I think more interestingly, Ben, is going to be, what happens over the next three to five years on fixed mobile convergence? Because we're never going to be a major cellular player unless we buy one or one buys us. But where our advantage, where our opportunity comes in in the mobile space is, I believe, in the fixed mobile convergence. Where as phone companies and cellular operator struggle mightily with bandwidth constraints and spectrum constraints, as video and other applications start becoming more pervasive on those platforms, they're going to need to offload traffic.
And our ability to be in -- to benefit from the growth in new applications across mobile platforms really, I think, resides there. In ensuring that as this substitution from fixed to mobile occurs, we're still in the game because of our ability to backhaul and provide great bandwidth to consumers.
But I'll tell you one thing, there's -- nobody agrees on these things. There is tremendous uncertainty, which in my view brings me back to the main point, focus on our core competency, drive a truck through the opportunity that's right in front of us. But make sure you're balancing these new technologies and new ideas, so you can react quickly and respond quickly. But don't lose focus. And don't lose -- we are not losing focus on our core business opportunity and I think that's the key message we want to deliver.
- Analyst
Great. Thank you.
- CEO, President, Director
Yes. I think, Rick, are we wrapping?
Operator
We do have one last question from [Justin Gaslaw] with Society [Generale.]
- Analyst
Yes, thank you. Just a quick question on alternative access technology. You're obviously offering DSL products in Austria and DDH in Hungary. What do you see on the interplay with your cable products? And do you have any plans for additional markets on these alternative products?
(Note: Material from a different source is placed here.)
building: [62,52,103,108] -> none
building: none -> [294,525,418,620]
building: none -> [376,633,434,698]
- CEO, President, Director
Well, DTH in Central and Eastern Europe is originally very much a market extender for us. In that, it was giving us access to millions of homes that didn't have any cable and allowed us to provide a higher end TV product to customers who we were unable to service with a high-end product initially. So, it's very complementary, it's managed in a cooperative manner. It's not an internally competitive product or service. DTH works very seamlessly with the core cable operations in Central and Eastern Europe. And DSL in Austria, I'll let let Gene speak to it. But the issue there was, again, as much as anything, network extension and product extension into the CLEC space where we hadn't -- we didn't have great exposure. Gene, do you want to comment on INODE?
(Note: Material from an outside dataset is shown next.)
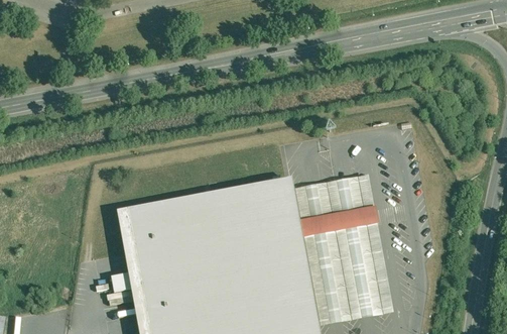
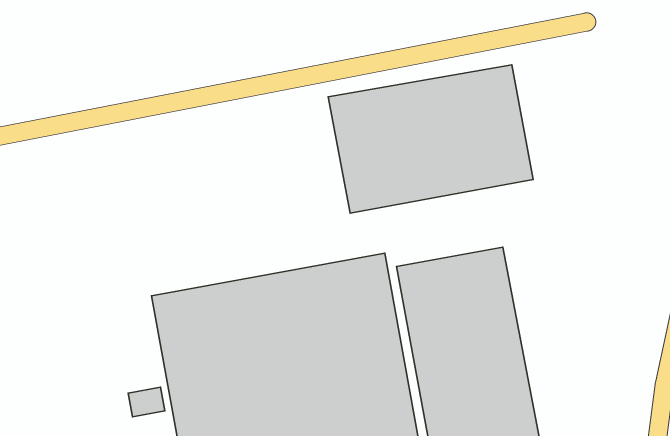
building: none -> [328,65,533,213]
- President and COO of UPC Broadband
Well, The only thing I would add to what you said in particular in Austria, the INODE acquisition really allowed us to extend our footprint nationally. As you may know, in Austria, we principally operate in three cities, Vienna, Klagenfurt, and Graz. And with the acquisition of INODE, I think we cover somewhere between 80% and 90% now of the total Austrian footprint, which is very attractive for us. Looking outside of Austria, I think you've got to weigh each market on its own basis. And at the present, we're looking at other opportunities, but I don't see us doing anything in the near term.
- Analyst
Okay. Thank you.
- CEO, President, Director
All right. If that was our last question, operator, we thank you all for joining. And when we hang up we'll be returning this to the job of making this the best quarter we've ever had. So, we're looking forward to reporting on that in the new year. And if we don't see any of you between now and then, have great holidays. And thanks very much. Operator?
Operator
Thank you, everyone. Ladies and gentlemen, this concludes the Liberty Global third quarter 2006 investor conference call. As a reminder, a replay of the call will be available in the Investor Relations section of Liberty Global's Website, www.lgi.com. There you can also find a copy of today's presentation materials. Thank you and you may now disconnect.